Goal.
Repeat every entry in the listing below, exactly.

Dataset records.
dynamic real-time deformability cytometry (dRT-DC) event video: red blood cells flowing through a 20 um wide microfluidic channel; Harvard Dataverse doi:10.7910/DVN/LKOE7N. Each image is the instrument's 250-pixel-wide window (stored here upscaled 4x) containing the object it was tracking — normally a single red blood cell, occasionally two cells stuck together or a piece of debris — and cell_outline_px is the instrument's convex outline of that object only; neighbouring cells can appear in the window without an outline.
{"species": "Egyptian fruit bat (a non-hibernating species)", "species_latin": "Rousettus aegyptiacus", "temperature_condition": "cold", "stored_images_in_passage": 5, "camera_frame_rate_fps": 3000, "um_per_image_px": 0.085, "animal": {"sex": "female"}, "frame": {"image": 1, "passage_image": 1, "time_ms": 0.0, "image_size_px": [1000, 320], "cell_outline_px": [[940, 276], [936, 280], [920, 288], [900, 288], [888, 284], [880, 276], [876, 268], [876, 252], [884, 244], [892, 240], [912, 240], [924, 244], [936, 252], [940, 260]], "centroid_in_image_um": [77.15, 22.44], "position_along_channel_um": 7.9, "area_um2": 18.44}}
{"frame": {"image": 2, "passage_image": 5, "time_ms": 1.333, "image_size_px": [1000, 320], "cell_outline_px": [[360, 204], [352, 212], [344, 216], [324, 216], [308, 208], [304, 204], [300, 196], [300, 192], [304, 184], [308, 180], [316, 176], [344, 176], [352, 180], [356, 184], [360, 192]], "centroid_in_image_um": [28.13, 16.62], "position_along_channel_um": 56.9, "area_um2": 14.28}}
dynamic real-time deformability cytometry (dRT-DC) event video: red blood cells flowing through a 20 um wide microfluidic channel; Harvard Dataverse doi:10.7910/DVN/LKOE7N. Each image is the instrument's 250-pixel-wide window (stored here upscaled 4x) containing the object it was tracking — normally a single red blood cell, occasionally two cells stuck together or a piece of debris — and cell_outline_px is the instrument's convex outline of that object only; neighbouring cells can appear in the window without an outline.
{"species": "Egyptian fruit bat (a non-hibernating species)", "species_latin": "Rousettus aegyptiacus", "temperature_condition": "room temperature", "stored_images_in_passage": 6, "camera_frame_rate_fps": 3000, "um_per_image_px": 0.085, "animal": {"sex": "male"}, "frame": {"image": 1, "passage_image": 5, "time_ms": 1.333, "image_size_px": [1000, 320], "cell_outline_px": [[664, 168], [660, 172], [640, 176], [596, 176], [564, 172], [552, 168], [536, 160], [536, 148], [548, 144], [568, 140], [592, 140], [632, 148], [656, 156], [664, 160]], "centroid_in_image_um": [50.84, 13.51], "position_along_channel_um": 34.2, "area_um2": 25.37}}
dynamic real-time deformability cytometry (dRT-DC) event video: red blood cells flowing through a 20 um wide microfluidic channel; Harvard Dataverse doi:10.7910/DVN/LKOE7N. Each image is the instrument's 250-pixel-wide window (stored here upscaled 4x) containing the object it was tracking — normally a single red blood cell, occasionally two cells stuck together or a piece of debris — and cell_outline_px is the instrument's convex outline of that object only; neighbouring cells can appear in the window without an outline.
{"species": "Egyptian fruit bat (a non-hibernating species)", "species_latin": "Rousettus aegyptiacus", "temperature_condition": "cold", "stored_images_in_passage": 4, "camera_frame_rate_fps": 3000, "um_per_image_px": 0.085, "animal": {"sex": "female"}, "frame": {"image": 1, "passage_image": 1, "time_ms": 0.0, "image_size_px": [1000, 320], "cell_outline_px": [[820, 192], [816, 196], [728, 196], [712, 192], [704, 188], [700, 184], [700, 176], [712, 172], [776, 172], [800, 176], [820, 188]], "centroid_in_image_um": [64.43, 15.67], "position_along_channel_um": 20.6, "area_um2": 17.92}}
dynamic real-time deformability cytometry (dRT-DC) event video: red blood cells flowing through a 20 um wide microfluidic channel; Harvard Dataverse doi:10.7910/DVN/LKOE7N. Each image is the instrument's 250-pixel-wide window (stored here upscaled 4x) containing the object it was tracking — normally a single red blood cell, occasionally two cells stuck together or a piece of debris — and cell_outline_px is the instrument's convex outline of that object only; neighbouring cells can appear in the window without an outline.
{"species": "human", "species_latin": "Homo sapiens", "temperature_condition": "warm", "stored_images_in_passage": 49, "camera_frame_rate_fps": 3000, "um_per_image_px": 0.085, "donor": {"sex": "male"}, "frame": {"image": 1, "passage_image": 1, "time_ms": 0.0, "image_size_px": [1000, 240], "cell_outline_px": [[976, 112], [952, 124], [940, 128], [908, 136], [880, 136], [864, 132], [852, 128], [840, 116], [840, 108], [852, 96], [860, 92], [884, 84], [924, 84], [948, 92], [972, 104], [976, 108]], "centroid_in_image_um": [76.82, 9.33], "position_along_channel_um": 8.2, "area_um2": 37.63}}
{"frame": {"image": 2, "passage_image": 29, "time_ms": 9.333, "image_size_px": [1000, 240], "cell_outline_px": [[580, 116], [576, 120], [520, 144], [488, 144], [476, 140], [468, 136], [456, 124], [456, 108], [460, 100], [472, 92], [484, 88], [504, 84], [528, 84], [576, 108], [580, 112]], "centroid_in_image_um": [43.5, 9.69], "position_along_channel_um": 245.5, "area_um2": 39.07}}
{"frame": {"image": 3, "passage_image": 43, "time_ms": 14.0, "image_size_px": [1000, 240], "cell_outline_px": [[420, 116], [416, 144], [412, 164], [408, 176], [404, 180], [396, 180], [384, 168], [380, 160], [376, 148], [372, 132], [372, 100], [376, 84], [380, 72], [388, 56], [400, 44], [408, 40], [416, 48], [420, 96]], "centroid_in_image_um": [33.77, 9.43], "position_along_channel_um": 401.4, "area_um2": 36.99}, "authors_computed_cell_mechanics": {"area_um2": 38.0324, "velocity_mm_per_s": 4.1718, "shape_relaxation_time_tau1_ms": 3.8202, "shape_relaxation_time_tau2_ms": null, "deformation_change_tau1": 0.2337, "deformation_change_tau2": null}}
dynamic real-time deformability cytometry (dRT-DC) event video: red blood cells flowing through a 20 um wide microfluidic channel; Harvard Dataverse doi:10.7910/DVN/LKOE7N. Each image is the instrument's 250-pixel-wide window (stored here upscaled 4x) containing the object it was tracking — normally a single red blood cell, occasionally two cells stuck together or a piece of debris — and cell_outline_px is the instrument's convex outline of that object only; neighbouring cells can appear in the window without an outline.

Exercise result.
dynamic real-time deformability cytometry (dRT-DC) event video: red blood cells flowing through a 20 um wide microfluidic channel; Harvard Dataverse doi:10.7910/DVN/LKOE7N. Each image is the instrument's 250-pixel-wide window (stored here upscaled 4x) containing the object it was tracking — normally a single red blood cell, occasionally two cells stuck together or a piece of debris — and cell_outline_px is the instrument's convex outline of that object only; neighbouring cells can appear in the window without an outline.
{"species": "Egyptian fruit bat (a non-hibernating species)", "species_latin": "Rousettus aegyptiacus", "temperature_condition": "cold", "stored_images_in_passage": 5, "camera_frame_rate_fps": 3000, "um_per_image_px": 0.085, "animal": {"sex": "female"}, "frame": {"image": 1, "passage_image": 1, "time_ms": 0.0, "image_size_px": [1000, 320], "cell_outline_px": [[940, 276], [936, 280], [920, 288], [900, 288], [888, 284], [880, 276], [876, 268], [876, 252], [884, 244], [892, 240], [912, 240], [924, 244], [936, 252], [940, 260]], "centroid_in_image_um": [77.15, 22.44], "position_along_channel_um": 7.9, "area_um2": 18.44}}
{"frame": {"image": 2, "passage_image": 5, "time_ms": 1.333, "image_size_px": [1000, 320], "cell_outline_px": [[360, 204], [352, 212], [344, 216], [324, 216], [308, 208], [304, 204], [300, 196], [300, 192], [304, 184], [308, 180], [316, 176], [344, 176], [352, 180], [356, 184], [360, 192]], "centroid_in_image_um": [28.13, 16.62], "position_along_channel_um": 56.9, "area_um2": 14.28}}
dynamic real-time deformability cytometry (dRT-DC) event video: red blood cells flowing through a 20 um wide microfluidic channel; Harvard Dataverse doi:10.7910/DVN/LKOE7N. Each image is the instrument's 250-pixel-wide window (stored here upscaled 4x) containing the object it was tracking — normally a single red blood cell, occasionally two cells stuck together or a piece of debris — and cell_outline_px is the instrument's convex outline of that object only; neighbouring cells can appear in the window without an outline.
{"species": "Egyptian fruit bat (a non-hibernating species)", "species_latin": "Rousettus aegyptiacus", "temperature_condition": "room temperature", "stored_images_in_passage": 6, "camera_frame_rate_fps": 3000, "um_per_image_px": 0.085, "animal": {"sex": "male"}, "frame": {"image": 1, "passage_image": 5, "time_ms": 1.333, "image_size_px": [1000, 320], "cell_outline_px": [[664, 168], [660, 172], [640, 176], [596, 176], [564, 172], [552, 168], [536, 160], [536, 148], [548, 144], [568, 140], [592, 140], [632, 148], [656, 156], [664, 160]], "centroid_in_image_um": [50.84, 13.51], "position_along_channel_um": 34.2, "area_um2": 25.37}}
dynamic real-time deformability cytometry (dRT-DC) event video: red blood cells flowing through a 20 um wide microfluidic channel; Harvard Dataverse doi:10.7910/DVN/LKOE7N. Each image is the instrument's 250-pixel-wide window (stored here upscaled 4x) containing the object it was tracking — normally a single red blood cell, occasionally two cells stuck together or a piece of debris — and cell_outline_px is the instrument's convex outline of that object only; neighbouring cells can appear in the window without an outline.
{"species": "Egyptian fruit bat (a non-hibernating species)", "species_latin": "Rousettus aegyptiacus", "temperature_condition": "cold", "stored_images_in_passage": 4, "camera_frame_rate_fps": 3000, "um_per_image_px": 0.085, "animal": {"sex": "female"}, "frame": {"image": 1, "passage_image": 1, "time_ms": 0.0, "image_size_px": [1000, 320], "cell_outline_px": [[820, 192], [816, 196], [728, 196], [712, 192], [704, 188], [700, 184], [700, 176], [712, 172], [776, 172], [800, 176], [820, 188]], "centroid_in_image_um": [64.43, 15.67], "position_along_channel_um": 20.6, "area_um2": 17.92}}
dynamic real-time deformability cytometry (dRT-DC) event video: red blood cells flowing through a 20 um wide microfluidic channel; Harvard Dataverse doi:10.7910/DVN/LKOE7N. Each image is the instrument's 250-pixel-wide window (stored here upscaled 4x) containing the object it was tracking — normally a single red blood cell, occasionally two cells stuck together or a piece of debris — and cell_outline_px is the instrument's convex outline of that object only; neighbouring cells can appear in the window without an outline.
{"species": "human", "species_latin": "Homo sapiens", "temperature_condition": "warm", "stored_images_in_passage": 49, "camera_frame_rate_fps": 3000, "um_per_image_px": 0.085, "donor": {"sex": "male"}, "frame": {"image": 1, "passage_image": 1, "time_ms": 0.0, "image_size_px": [1000, 240], "cell_outline_px": [[976, 112], [952, 124], [940, 128], [908, 136], [880, 136], [864, 132], [852, 128], [840, 116], [840, 108], [852, 96], [860, 92], [884, 84], [924, 84], [948, 92], [972, 104], [976, 108]], "centroid_in_image_um": [76.82, 9.33], "position_along_channel_um": 8.2, "area_um2": 37.63}}
{"frame": {"image": 2, "passage_image": 29, "time_ms": 9.333, "image_size_px": [1000, 240], "cell_outline_px": [[580, 116], [576, 120], [520, 144], [488, 144], [476, 140], [468, 136], [456, 124], [456, 108], [460, 100], [472, 92], [484, 88], [504, 84], [528, 84], [576, 108], [580, 112]], "centroid_in_image_um": [43.5, 9.69], "position_along_channel_um": 245.5, "area_um2": 39.07}}
{"frame": {"image": 3, "passage_image": 43, "time_ms": 14.0, "image_size_px": [1000, 240], "cell_outline_px": [[420, 116], [416, 144], [412, 164], [408, 176], [404, 180], [396, 180], [384, 168], [380, 160], [376, 148], [372, 132], [372, 100], [376, 84], [380, 72], [388, 56], [400, 44], [408, 40], [416, 48], [420, 96]], "centroid_in_image_um": [33.77, 9.43], "position_along_channel_um": 401.4, "area_um2": 36.99}, "authors_computed_cell_mechanics": {"area_um2": 38.0324, "velocity_mm_per_s": 4.1718, "shape_relaxation_time_tau1_ms": 3.8202, "shape_relaxation_time_tau2_ms": null, "deformation_change_tau1": 0.2337, "deformation_change_tau2": null}}
dynamic real-time deformability cytometry (dRT-DC) event video: red blood cells flowing through a 20 um wide microfluidic channel; Harvard Dataverse doi:10.7910/DVN/LKOE7N. Each image is the instrument's 250-pixel-wide window (stored here upscaled 4x) containing the object it was tracking — normally a single red blood cell, occasionally two cells stuck together or a piece of debris — and cell_outline_px is the instrument's convex outline of that object only; neighbouring cells can appear in the window without an outline.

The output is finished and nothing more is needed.